2. Material and Methods

2.1. Subjects

Frozen substantia nigra, parietal cortex, and occipital cortex were obtained from the Biobanc HCB-IDIBAPS, Barcelona (Catalonia, Spain) for 5 controls and 5 PD patients. All subjects gave their informed consent for inclusion before participating in the study. The study was conducted in accordance with the Declaration of Helsinki, and the protocol was approved by the Institutional Review Board from the Biobanc. Their clinical status was confirmed by post-mortem brain analysis. Controls, unlike PD patients, did not present Lewy bodies. However, 4 had other neurological injuries such as vascular encephalopathy and/or AD related pathology; in addition, 3 of them had suffered from vascular dementia. There were 3 men and 2 women in each group. The mean age at the moment of death for the controls was 77.80 ± 6.80 years, whereas for the PD cases, was 81.00 ± 3.81 years. The mean post-mortem delay was 6 h 2 min for the controls and 10 h 14 min for the PD cases.

2.2. DNA Extraction

We followed the Maxwell 16 Mouse Tail DNA Purification Kit (Promega, Madison, WI, USA) instructions to extract DNA from each individual brain region: around 30 mg of tissue were dissected and then introduced into the Maxwell 16 Instrument (Promega, Madison, WI, USA). Finally, the sample was quantified using the Qubit dsDNA BR Assay kit and the Qubit Fluorometer (Life Technologies, Carlsbad, CA, USA). For one of the controls, we could not obtain DNA from substantia nigra, so for this brain region our results are based on the values of 4 individuals in the control group.

2.3. Bisulfite Treatment

We treated the DNA with bisulfite, as in this process unmethylated C converts into U, whereas 5 mC remains unaltered. It is the gold standard technique to analyze DNA methylation levels. We opted for the EZ DNA Methylation-Gold kit (Zymo Research, Irvine, CA, USA) to treat 1 μg of DNA per individual brain region, following the supplier instructions. Finally, it was quantified using NanoDrop 2000 (Thermo Scientific, Waltham, MA, USA), taking into account that bisulfite-treated DNA has an absorption coefficient at 260 nm, resembling that of RNA.
__________
▶ [Your goal]
Please copy the methods passage above word for word, starting at the words "We treated the" and stopping after "that of RNA.".

▶ [Stored data]
__________
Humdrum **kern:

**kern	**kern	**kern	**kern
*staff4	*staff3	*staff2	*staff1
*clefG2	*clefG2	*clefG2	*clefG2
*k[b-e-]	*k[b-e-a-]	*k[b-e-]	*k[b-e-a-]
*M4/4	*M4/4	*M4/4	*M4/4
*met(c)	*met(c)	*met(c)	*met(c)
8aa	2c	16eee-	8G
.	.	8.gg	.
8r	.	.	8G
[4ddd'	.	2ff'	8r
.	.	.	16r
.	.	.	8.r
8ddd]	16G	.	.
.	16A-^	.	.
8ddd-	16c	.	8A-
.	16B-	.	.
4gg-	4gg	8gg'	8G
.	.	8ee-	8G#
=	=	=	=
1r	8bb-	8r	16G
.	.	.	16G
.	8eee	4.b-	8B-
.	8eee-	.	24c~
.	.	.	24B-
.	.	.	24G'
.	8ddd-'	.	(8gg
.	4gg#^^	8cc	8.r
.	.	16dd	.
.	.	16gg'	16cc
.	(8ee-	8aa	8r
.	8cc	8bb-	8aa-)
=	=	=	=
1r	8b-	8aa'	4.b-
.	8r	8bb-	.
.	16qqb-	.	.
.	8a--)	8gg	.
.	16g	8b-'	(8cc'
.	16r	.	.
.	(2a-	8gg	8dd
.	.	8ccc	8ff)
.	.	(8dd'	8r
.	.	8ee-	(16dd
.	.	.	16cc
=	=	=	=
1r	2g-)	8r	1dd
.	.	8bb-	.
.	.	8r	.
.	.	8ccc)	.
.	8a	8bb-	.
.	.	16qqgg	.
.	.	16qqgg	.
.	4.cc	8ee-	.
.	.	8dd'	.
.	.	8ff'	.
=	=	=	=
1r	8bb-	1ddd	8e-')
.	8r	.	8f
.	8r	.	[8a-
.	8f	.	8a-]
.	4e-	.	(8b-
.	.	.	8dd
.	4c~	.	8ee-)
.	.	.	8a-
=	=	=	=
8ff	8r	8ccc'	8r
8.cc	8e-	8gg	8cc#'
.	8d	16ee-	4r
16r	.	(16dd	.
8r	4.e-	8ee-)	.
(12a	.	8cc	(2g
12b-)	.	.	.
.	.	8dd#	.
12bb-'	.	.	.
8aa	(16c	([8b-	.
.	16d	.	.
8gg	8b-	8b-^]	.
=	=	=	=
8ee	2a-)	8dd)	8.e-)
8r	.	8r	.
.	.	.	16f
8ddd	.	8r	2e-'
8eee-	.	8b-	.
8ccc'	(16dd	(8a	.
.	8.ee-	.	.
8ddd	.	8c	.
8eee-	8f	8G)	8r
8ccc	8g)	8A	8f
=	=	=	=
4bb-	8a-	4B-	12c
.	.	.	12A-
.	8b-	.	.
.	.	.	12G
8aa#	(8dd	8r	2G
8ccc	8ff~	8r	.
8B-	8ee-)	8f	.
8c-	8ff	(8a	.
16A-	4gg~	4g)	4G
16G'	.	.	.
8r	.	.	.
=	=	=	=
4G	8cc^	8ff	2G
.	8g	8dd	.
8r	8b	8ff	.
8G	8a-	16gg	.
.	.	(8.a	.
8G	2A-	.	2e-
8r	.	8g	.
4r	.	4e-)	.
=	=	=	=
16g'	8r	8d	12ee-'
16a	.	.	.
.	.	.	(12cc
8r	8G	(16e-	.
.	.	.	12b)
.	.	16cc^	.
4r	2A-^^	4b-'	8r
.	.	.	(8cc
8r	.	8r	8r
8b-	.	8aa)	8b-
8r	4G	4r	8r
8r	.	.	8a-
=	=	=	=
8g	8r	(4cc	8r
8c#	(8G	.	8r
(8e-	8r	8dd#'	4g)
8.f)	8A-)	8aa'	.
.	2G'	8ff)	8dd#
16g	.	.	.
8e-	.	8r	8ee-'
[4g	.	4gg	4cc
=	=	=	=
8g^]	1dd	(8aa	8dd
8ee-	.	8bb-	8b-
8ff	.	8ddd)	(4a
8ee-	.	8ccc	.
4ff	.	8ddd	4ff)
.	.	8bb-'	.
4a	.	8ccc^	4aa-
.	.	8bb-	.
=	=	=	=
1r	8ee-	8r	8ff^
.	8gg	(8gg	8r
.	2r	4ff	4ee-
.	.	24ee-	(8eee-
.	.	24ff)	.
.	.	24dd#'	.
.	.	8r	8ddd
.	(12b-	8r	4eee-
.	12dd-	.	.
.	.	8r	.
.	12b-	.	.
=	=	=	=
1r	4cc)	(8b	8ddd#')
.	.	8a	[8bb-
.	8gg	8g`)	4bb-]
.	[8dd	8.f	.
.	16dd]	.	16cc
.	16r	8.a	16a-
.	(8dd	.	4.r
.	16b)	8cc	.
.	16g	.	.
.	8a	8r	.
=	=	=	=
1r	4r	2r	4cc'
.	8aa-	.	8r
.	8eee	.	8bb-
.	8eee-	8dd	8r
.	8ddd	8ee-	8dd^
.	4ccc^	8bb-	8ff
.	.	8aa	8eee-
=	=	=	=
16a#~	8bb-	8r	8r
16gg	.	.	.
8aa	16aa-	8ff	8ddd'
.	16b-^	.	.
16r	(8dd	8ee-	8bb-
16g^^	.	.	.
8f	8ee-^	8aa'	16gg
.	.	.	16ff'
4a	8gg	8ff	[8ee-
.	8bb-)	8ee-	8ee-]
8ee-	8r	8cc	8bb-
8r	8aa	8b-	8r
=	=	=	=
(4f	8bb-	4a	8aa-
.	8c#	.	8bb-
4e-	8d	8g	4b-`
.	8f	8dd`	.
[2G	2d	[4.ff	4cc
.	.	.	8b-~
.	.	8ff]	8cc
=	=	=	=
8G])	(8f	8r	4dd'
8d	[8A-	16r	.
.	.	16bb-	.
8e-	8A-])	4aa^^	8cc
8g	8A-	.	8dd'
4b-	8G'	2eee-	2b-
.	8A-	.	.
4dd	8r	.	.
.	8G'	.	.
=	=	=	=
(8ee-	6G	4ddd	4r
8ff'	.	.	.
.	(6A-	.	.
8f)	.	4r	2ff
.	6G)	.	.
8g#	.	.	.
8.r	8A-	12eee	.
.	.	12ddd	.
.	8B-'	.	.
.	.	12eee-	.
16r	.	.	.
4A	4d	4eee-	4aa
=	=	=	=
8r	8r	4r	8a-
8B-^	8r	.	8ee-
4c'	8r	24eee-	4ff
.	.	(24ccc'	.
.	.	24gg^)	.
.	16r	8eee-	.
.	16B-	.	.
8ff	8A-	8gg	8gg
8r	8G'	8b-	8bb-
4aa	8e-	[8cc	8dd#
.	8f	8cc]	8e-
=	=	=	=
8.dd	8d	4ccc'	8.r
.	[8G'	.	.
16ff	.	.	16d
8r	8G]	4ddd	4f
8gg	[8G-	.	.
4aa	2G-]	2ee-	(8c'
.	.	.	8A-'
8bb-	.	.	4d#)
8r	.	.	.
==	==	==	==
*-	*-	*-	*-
__________
▶ [Solution for this problem]
We treated the DNA with bisulfite, as in this process unmethylated C converts into U, whereas 5 mC remains unaltered. It is the gold standard technique to analyze DNA methylation levels. We opted for the EZ DNA Methylation-Gold kit (Zymo Research, Irvine, CA, USA) to treat 1 μg of DNA per individual brain region, following the supplier instructions. Finally, it was quantified using NanoDrop 2000 (Thermo Scientific, Waltham, MA, USA), taking into account that bisulfite-treated DNA has an absorption coefficient at 260 nm, resembling that of RNA.